Say how many lines in the records hold "teria". Nothing but the number should be given.

**Extracted records**
* * *

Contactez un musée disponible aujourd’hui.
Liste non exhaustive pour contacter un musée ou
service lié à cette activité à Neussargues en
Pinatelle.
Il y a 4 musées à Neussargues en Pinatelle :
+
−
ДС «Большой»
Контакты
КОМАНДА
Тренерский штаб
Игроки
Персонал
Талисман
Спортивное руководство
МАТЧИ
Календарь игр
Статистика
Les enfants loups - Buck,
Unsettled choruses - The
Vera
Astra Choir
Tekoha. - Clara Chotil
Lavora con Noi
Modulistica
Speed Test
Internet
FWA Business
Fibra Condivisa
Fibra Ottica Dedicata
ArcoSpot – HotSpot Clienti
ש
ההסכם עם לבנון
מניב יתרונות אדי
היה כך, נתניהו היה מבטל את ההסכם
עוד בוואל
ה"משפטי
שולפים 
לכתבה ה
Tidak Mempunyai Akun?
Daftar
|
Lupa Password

* * *

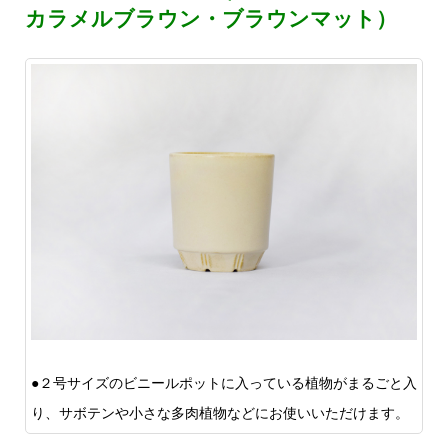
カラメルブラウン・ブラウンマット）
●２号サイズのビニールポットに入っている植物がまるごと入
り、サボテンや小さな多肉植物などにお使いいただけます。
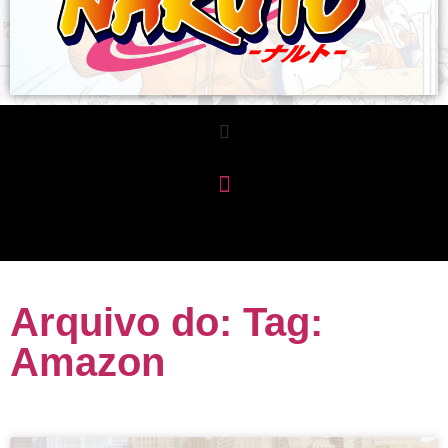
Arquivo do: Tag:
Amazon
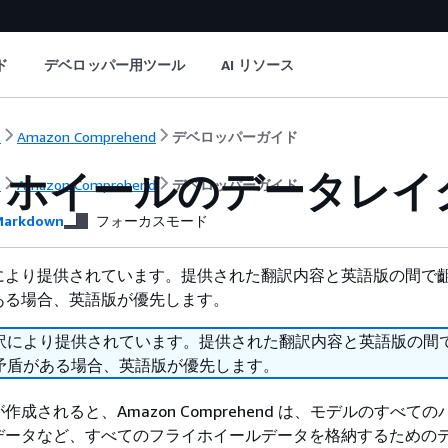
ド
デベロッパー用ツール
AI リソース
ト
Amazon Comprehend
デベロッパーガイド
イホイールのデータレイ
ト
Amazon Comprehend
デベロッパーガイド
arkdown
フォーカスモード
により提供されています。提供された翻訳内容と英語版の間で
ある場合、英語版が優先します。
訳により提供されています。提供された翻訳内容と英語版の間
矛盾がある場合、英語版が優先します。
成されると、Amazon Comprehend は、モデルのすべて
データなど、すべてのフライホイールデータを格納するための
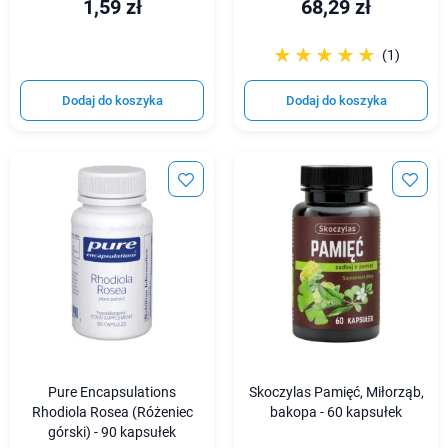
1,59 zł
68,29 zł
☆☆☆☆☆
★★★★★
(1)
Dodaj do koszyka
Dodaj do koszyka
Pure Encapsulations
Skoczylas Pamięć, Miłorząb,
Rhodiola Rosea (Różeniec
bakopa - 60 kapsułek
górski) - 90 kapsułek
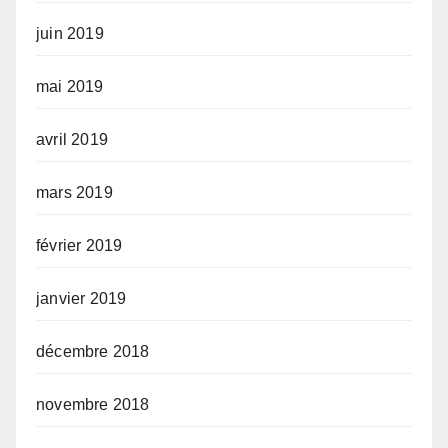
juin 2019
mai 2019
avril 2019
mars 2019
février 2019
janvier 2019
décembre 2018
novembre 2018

* * *

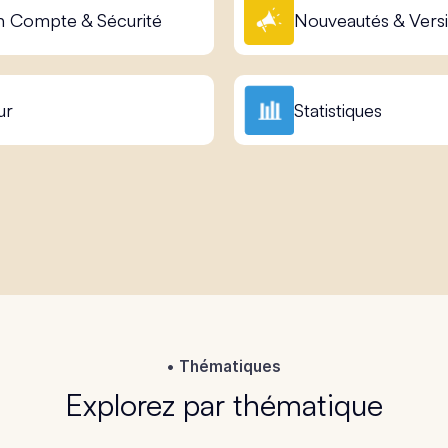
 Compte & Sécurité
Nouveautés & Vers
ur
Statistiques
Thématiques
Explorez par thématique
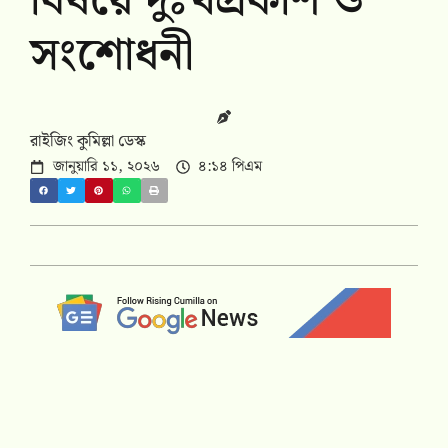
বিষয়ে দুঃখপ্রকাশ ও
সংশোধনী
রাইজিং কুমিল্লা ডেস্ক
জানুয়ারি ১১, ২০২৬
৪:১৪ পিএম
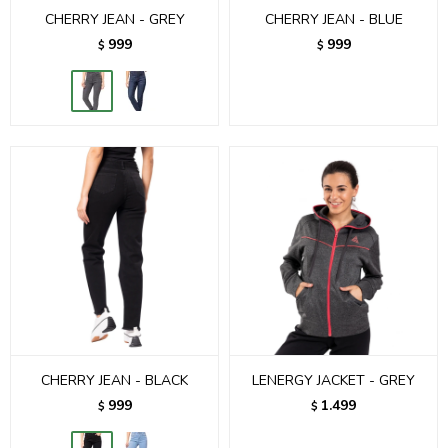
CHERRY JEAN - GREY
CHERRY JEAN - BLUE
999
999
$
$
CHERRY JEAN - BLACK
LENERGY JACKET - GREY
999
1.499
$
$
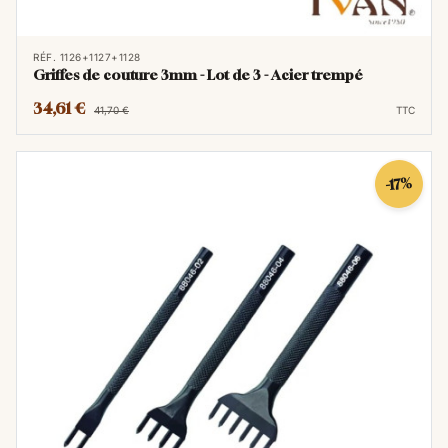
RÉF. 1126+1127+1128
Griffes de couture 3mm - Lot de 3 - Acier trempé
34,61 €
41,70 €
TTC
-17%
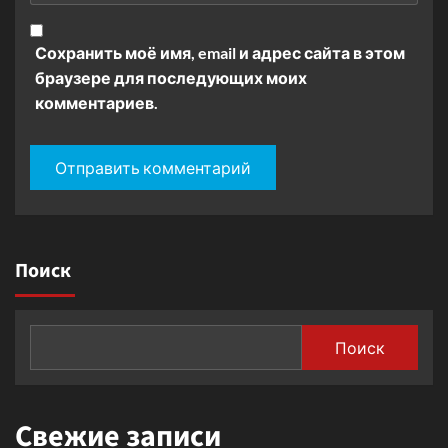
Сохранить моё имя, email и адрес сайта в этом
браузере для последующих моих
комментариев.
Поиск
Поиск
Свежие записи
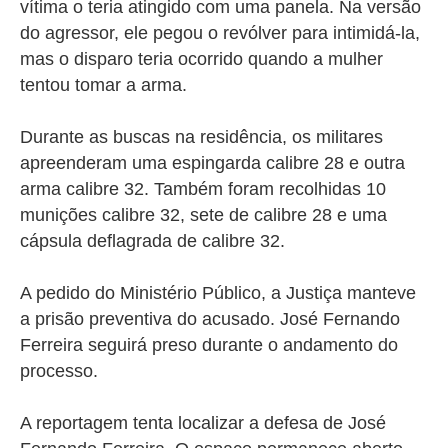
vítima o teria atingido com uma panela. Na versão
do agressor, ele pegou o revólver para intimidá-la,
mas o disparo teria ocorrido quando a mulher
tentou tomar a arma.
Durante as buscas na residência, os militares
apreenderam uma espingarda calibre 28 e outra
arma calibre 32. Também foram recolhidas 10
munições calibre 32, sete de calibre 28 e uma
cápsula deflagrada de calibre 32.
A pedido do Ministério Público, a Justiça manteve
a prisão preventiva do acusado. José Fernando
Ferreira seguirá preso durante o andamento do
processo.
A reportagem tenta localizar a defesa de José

* * *

**Solution**
2